**YOUR GOAL**
Check every line below for the word "with" and copy each one that has it.

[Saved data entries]
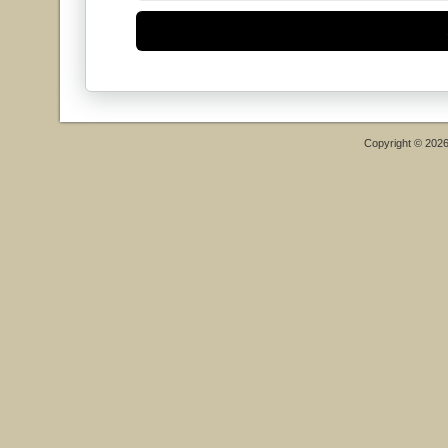
Copyright © 202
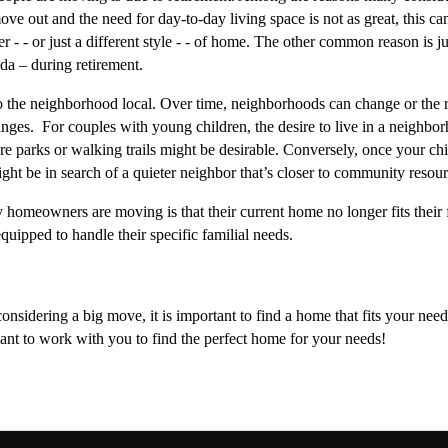
 out and the need for day-to-day living space is not as great, this can 
r - - or just a different style - - of home. The other common reason is ju
a – during retirement. 
to the neighborhood local. Over time, neighborhoods can change or the re
ges.  For couples with young children, the desire to live in a neighborh
re parks or walking trails might be desirable. Conversely, once your chi
ght be in search of a quieter neighbor that’s closer to community resourc
y homeowners are moving is that their current home no longer fits their 
uipped to handle their specific familial needs. 
nsidering a big move, it is important to find a home that fits your need
nt to work with you to find the perfect home for your needs! 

**TASK RESPONSE**
ges.  For couples with young children, the desire to live in a neighborh
nt to work with you to find the perfect home for your needs! 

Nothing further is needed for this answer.